● EXTRACT PROVIDED
○ ○ ○ ○ ○ ○ ○

This configuration refers to some real module (CSPadImageProducer from the OFFLINE Analysis package CSPadPixCoords) which will be doing the geometric reconstruction of the full CSPad image. This module is a part of any latest analysis releases. The main effect of the module is that it will extend each event by an additional component which otherwise wouldn't be present in the event (look for the first one in the output below):

evt.keys()
..
EventKey(type=psana.ndarray_int16_2, src='DetInfo(CxiDs1.0:Cspad.0)', key='reconstructed'),
..
EventKey(type=psana.CsPad.DataV2, src='DetInfo(CxiDsd.0:Cspad.0)'),
..

That component has an additional key='reconstructed' (please, refer back to the section on the Four forms of the get() method for more information on that parameter). An object returned with that key has a type of a 2D array of 16-bit elements representing CSPad pixels. With a little bit of help from Matplotlib one can easily turn this into an image. The next example will illustrate how to show both raw (unprocessed) and reconstructed version of the CSPad image:

import matplotlib.pyplot as plt

plt.figure()
plt.ion()
plt.show()

cspad = evt.get(CsPad.DataV2,Source('DetInfo(CxiDs1.0:Cspad.0)'))
a = []
for i in range(0,4):
    quad = cspad.quads(i)
    d = quad.data()
    a.append(np.vstack([d[i] for i in range(0,8)]))

○ ○ ○ ○ ○ ○ ○

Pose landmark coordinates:
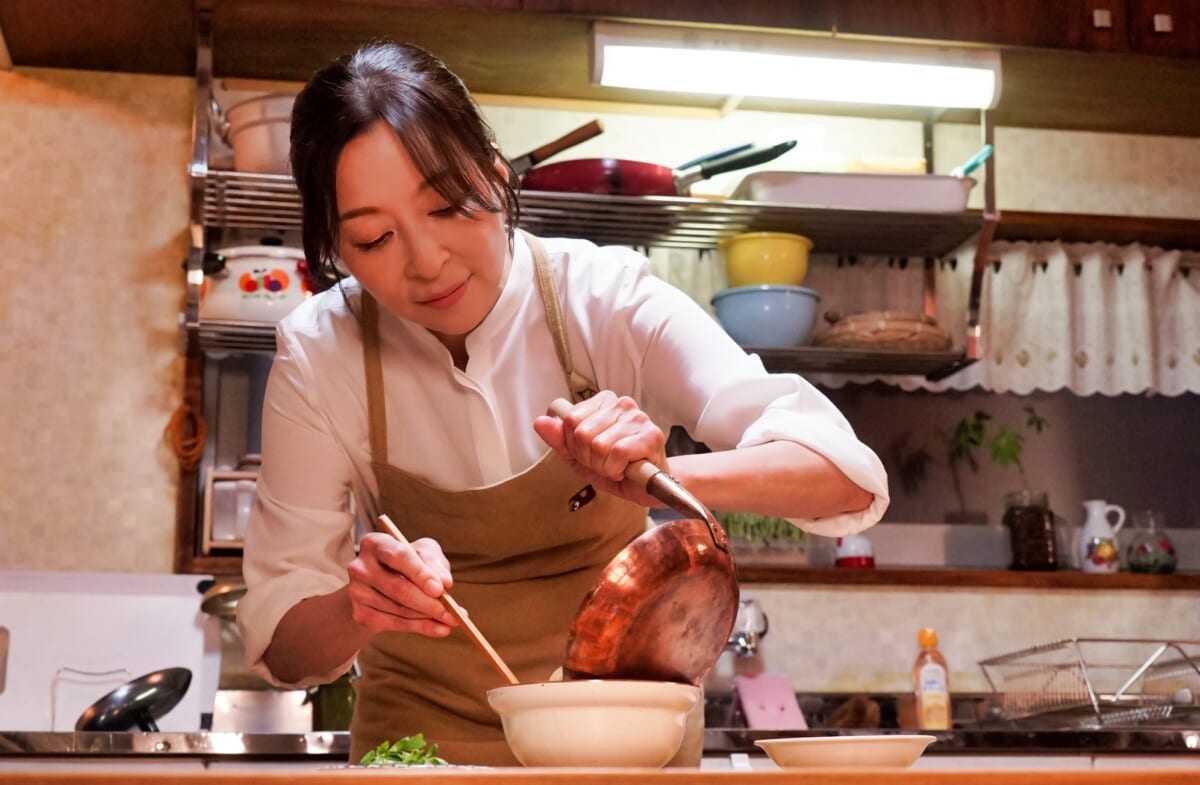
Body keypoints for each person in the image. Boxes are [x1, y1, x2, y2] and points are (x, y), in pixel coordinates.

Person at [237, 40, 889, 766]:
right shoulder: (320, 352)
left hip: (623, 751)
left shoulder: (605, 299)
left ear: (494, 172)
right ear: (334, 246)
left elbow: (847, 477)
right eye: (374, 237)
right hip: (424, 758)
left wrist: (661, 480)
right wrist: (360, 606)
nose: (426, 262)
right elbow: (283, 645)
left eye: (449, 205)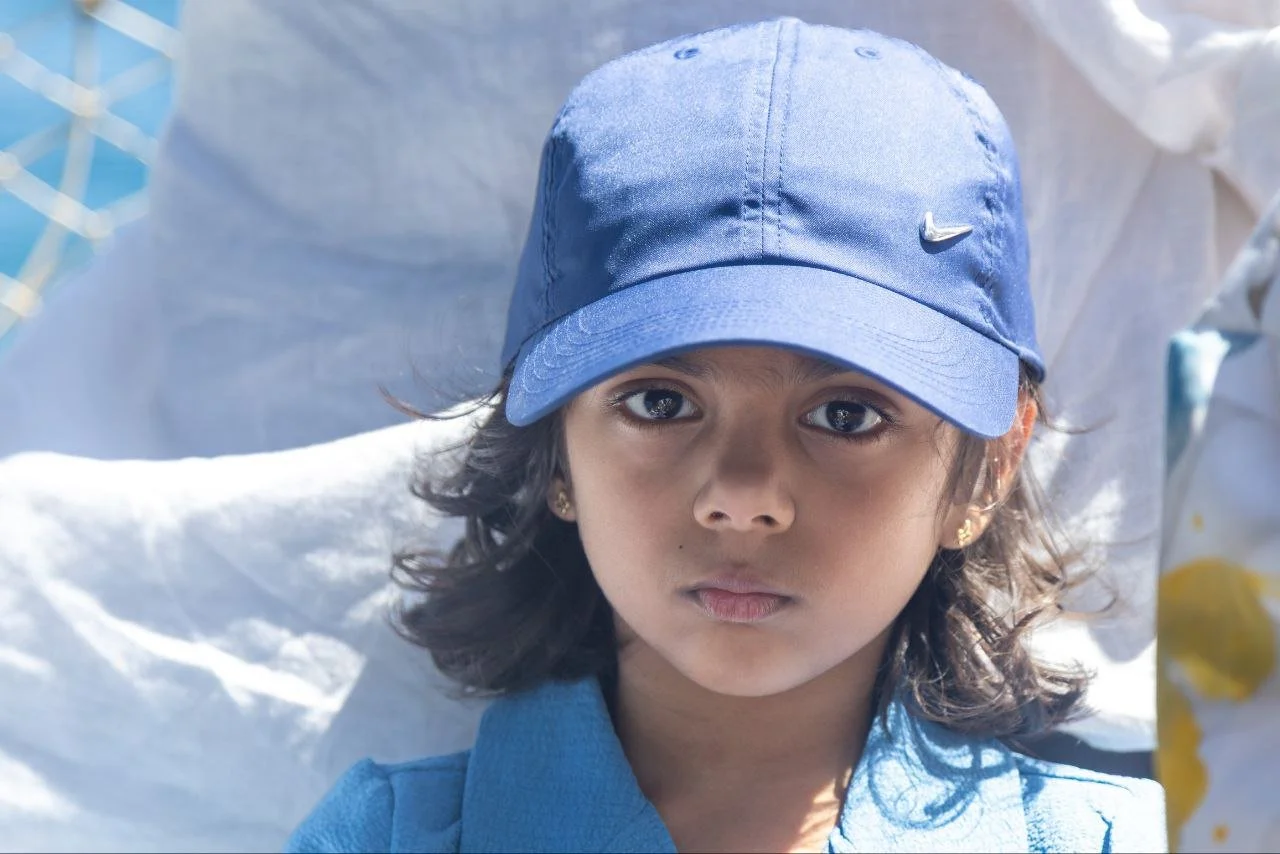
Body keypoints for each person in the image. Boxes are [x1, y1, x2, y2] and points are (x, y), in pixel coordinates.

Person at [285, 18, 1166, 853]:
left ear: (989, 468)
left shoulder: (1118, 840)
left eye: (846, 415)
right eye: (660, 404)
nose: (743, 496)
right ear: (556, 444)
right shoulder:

○ ○ ○ ○ ○ ○ ○

● EXPLORE THE MATERIAL
1. List every function that the code in the CSPad image reconstruction extract calls on plt.
2. Write the next part of the CSPad image reconstruction extract, starting after its last line.

● EXPECTED RESULTS
1. plt.figure(), plt.ion(), plt.show()

2.
frame_raw = np.hstack(a)

frame_reconstructed = evt.get(ndarray_int16_2,Source('DetInfo(CxiDs1.0:Cspad.0)'),'reconstructed')

plt.imshow(frame_raw)
plt.clim(850,1200)

plt.imshow(frame_reconstructed)
plt.clim(850,1200)

The result is shown below. The first (on the left) image represents 32 so called 2x1 CSpad elements stacked into a 2D array. The second images represents a geometrically correct (including relative alignment of the elements) frame:

Advanced Topics

Random Access to XTC Files ("Indexing")

Individual events can be randomly accessed with code similar to the following:

import psana
# note the "idx" input source at the end of this line: indicates that events will be accessed randomly.
ds = psana.DataSource('exp=xcstut13:run=15:idx')
for run in ds.runs():
    # get array of timestamps of events and iterate over them in reverse order
    times = run.times()
    for tm in times[11:3:-2]:
        evt = run.event(tm)
        print "event id: ", evt.get(psana.EventId)

The events within a calibration-cycle ("step") can be randomly accessed similarly, but using lines like this to get the appropriate times:

nsteps = run.nsteps()
for i in range(nsteps):
    times = run.times(i)

Some notes about indexing:

If you have a list of timestamps for some other analysis, those can be used in the run.event() method without using the run.times() method.
Index files are only made available by the DAQ at the end of the run, so can be used before then (this makes "realtime" FFB/shared-memory analysis impossible.
Indexing only currently works with XTC files (no HDF5 support)
Currently, indexing only has information about one run at a time (one cannot easily jump between events in different runs).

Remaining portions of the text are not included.